Corresponding to the functions of the big data quality platform, it is roughly divided into real-time metrics, monitoring alert, data analysis, location troubleshooting, and grayscale verification.
Monitoring alert
Traditional monitoring methods are relatively mature for server performance indicators and call links. Generally, abnormalities can be used to determine the cause. In the era of mobile Internet, the word quality is not only an online fault, but also an experience. If the problem that the user perceives is found to be untimely or not discovered, all efforts will be lost.
Therefore, our focus is on the client's embedded data, the buried point data related to the playback experience (cart, playback success rate), performance indicator data (startup time, Crash), key service return data (CDN node data) User behavior data (click behavior, stay behavior), etc. are classified to calculate abstraction to form CUBE, and to monitor the problem that can be reflected in the phenomenon to measure whether our quality is good or bad.

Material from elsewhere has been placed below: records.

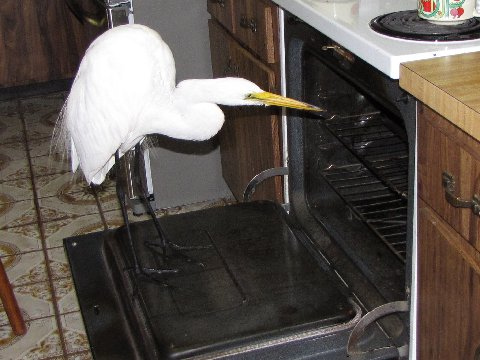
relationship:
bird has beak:
[50, 24, 324, 299] [251, 91, 323, 112]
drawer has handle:
[205, 0, 274, 60] [238, 18, 256, 32]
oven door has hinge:
[65, 196, 396, 357] [348, 300, 411, 360]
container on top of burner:
[419, 0, 479, 28] [370, 13, 480, 39]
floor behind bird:
[1, 86, 236, 359] [50, 24, 324, 299]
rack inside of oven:
[323, 109, 410, 203] [286, 19, 416, 351]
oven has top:
[286, 19, 416, 351] [273, 1, 478, 81]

In the big data quality platform, it involves multi-dimensional computing, such as a drop in the success rate of a play, specifically in Android or iOS? Is it a national or a specific province? Is it a problem for all mobile users or Unicom users? This involves how we slice and drill the dimensions. If the dimensions are large, we find that the problem is not well positioned. The small granularity is a great waste for storage computing.
This requires a combination of business to define the required monitoring dimension, and then separate the wrong data stream through the ETL, and then drop it into the aggregation function ElasticSearch and Druid to further refine the dimension and set the alert from the "big face". Reduced to "small face". For example, Beijing Unicom has experienced a decline in the success rate of playback. Through aggregation, it is found that the error CDN IP is highly concentrated, and the alert level can be directly handed over to the network service location system for processing. In addition, monitoring has some explorations from the real-time, accuracy, and alert condition models. We will further communicate with you in QCon's sharing.
Intelligent analysis
Now major companies are doing Trace-related work, and Ali Youku Big Data Platform is no exception. Based on the original server-side log collection, the client buryes the log, the client remote Debug log, the service change operation, and the third-party service log (CDN, etc.). This operation is conducive to the unified data found in the problem; when the data is in hand, it is clearly told that there is a problem, how should we analyze?
First of all, if it is an error code, we can solve it one by one, but there are some problems, not caused by mistakes. For example, one day, we received a customer complaint feedback saying that watching the video special card, suddenly appeared, we checked the log without any error, and finally a careful classmate found that the user network IP in Beijing, CDN IP Was hit in Guangzhou. For this type of problem, two IP strings are extracted and matched by region analysis.
Second, we combine data to establish a positioning knowledge base, abstracting historical faults, online bugs, and badcase into our location diagnostic library.
Third, it is also something we are doing now. The knowledge base is built by people. In fact, this is like supervising learning. But we want to be able to position the problem in an unsupervised way. For another example, we will do some large-scale activities, but sometimes we find that the user conversion rate from the first page to the second page is alert (only 10%), we will carry this type of users full chain Road data retrieval (not just server-side logs), and then cluster analysis of various features, it will be surprising to find that most users will have common features clustered, the problem may be related to a service from Caused by the same server timeout, it may also be from the same client device because of page loading adaptation issues. Therefore, the future direction is focused on combining data and algorithms to mine greater value.